- Supplied text:

..........

Machine Learning for Clinical Decision Support Under Limited Data

Abstract

Machine learning is increasingly being used to support clinical decision-making in tasks such as screening, diagnosis, risk stratification, prognosis, and treatment planning. However, many clinical problems do not have access to large, balanced, and representative datasets, making models more vulnerable to overfitting, unstable feature associations, and poor generalization. This thesis investigates machine learning for clinical decision support under limited data through two case studies: Autism Spectrum Disorder (ASD) screening using children's speech transcripts, and \textit{BRCA1/2} variant interpretation in data-limited populations. In the first study, linguistic features extracted from small public TalkBank transcript datasets, including Mean Length of Utterance, Mean Length of Turn Ratio, part-of-speech patterns, and demographic variables, were used to train Logistic Regression, Random Forest, and TabNet models for ASD screening. The models achieved strong performance in binary classification tasks, with accuracy exceeding 86\%, and feature analysis showed that a compact set of interpretable linguistic features retained meaningful predictive signal. In the second study, supervised models were trained on expert-curated global \textit{BRCA1/2} variant datasets using biologically grounded features while excluding population-frequency variables and externally trained meta-predictors to reduce bias and circularity. The best-performing global model was combined with population-specific anomaly detection in a Lebanese cohort, and a conservative agreement rule was used to support classification only when the global supervised model and local anomaly detector agreed, while retaining uncertainty when predictions diverged. Together, these studies show that limited data should not prevent the use of machine learning in clinically important problems, but it should shape how models are designed, evaluated, and interpreted. Across both case studies, the thesis emphasizes clinically meaningful feature engineering, interpretable model behavior, and cautious decision support, showing that machine learning can provide useful clinical support under limited data when its outputs are treated as evidence to guide, rather than replace, clinical interpretation.

..........

- Required work:
1 - Answer these questions from the thesis abstract:
(a) Which three models were trained for ASD screening?
(b) What was the source of the transcript datasets used in the first study?
(c) In what cohort was population-specific anomaly detection applied?
2 - Decide whether each statement agrees with the thesis abstract. Answer yes or no for each, and quote the words that decide it.
(a) The supervised variant models used population-frequency variables as features.
(b) Under the agreement rule, classification is still supported when the global model and the local anomaly detector disagree.
(c) The thesis holds that limited data should influence how models are designed, evaluated, and interpreted.
Use only the thesis abstract to answer.

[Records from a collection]
..........

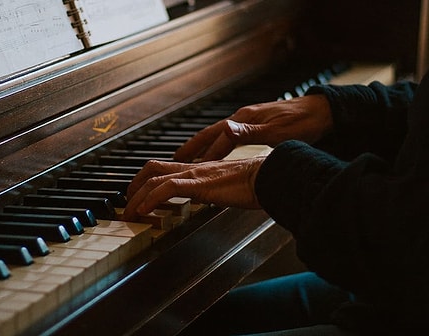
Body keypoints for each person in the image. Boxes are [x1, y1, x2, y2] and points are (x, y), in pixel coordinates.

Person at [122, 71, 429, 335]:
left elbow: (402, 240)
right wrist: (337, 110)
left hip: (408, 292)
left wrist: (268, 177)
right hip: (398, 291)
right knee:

..........

- Written answers:
1 -
(a) Logistic Regression, Random Forest, and TabNet.
(b) Small public TalkBank transcript datasets.
(c) A Lebanese cohort.

2 -
(a) No: "while excluding population-frequency variables and externally trained meta-predictors to reduce bias and circularity"
(b) No: "while retaining uncertainty when predictions diverged"
(c) Yes: "it should shape how models are designed, evaluated, and interpreted"